** Data segment **

=====

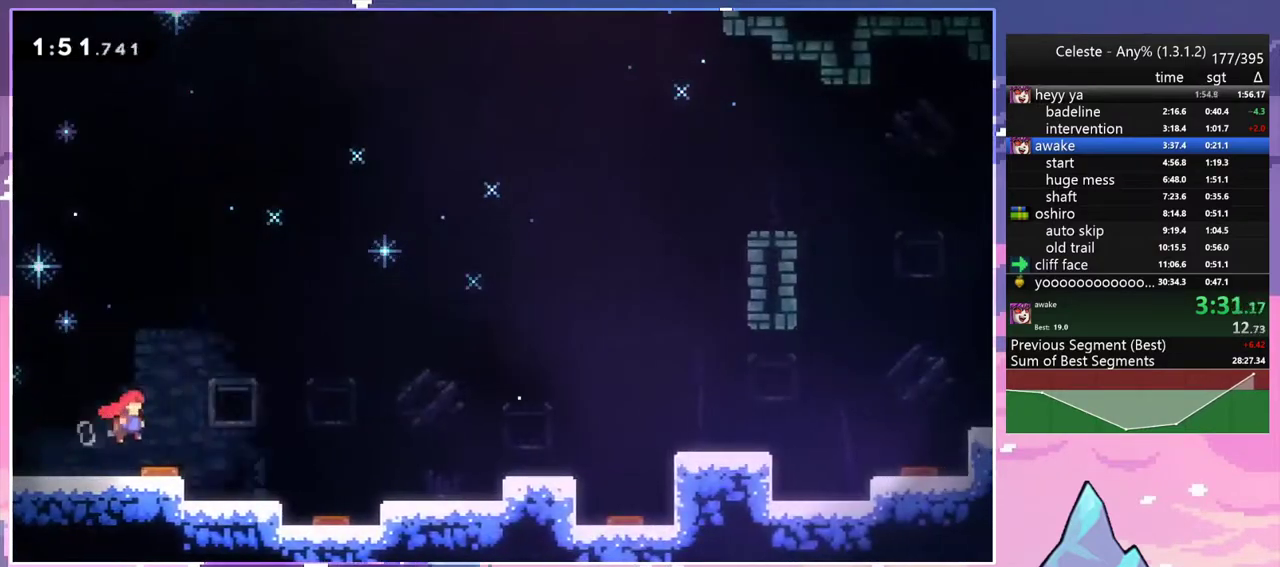
{"keys": ["right"], "events": [[283, "dash", "down"], [367, "jump2", "up"], [467, "dash", "up"]]}
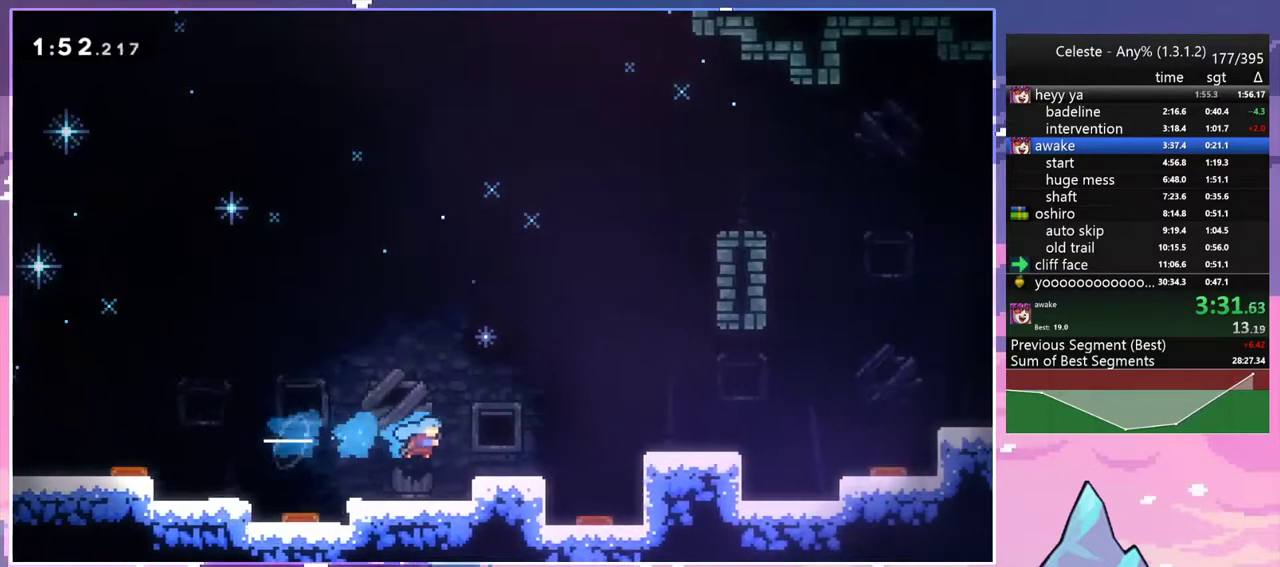
{"keys": ["down", "grab", "jump", "jump2", "right"], "events": [[50, "right", "up"], [150, "dash", "down"], [150, "down", "down"], [200, "right", "down"], [283, "grab", "down"], [333, "jump2", "down"], [433, "dash", "up"], [483, "jump", "down"]]}
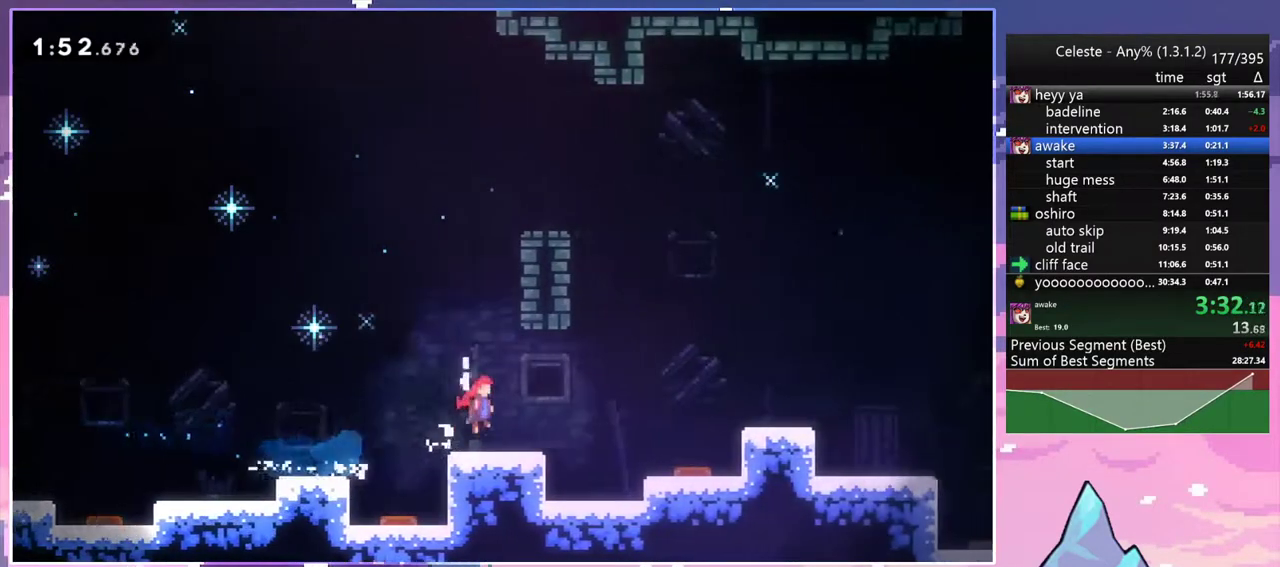
{"keys": ["down", "jump2", "right"], "events": [[217, "grab", "up"], [217, "jump", "up"], [217, "jump2", "up"], [267, "dash", "down"], [500, "dash", "up"], [500, "jump2", "down"]]}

=====

** Action item **
Would you restate all of the data above word for word, omitting the pictures?

** Answer for this exercise **
{"keys": ["right"], "events": [[283, "dash", "down"], [367, "jump2", "up"], [467, "dash", "up"]]}
{"keys": ["down", "grab", "jump", "jump2", "right"], "events": [[50, "right", "up"], [150, "dash", "down"], [150, "down", "down"], [200, "right", "down"], [283, "grab", "down"], [333, "jump2", "down"], [433, "dash", "up"], [483, "jump", "down"]]}
{"keys": ["down", "jump2", "right"], "events": [[217, "grab", "up"], [217, "jump", "up"], [217, "jump2", "up"], [267, "dash", "down"], [500, "dash", "up"], [500, "jump2", "down"]]}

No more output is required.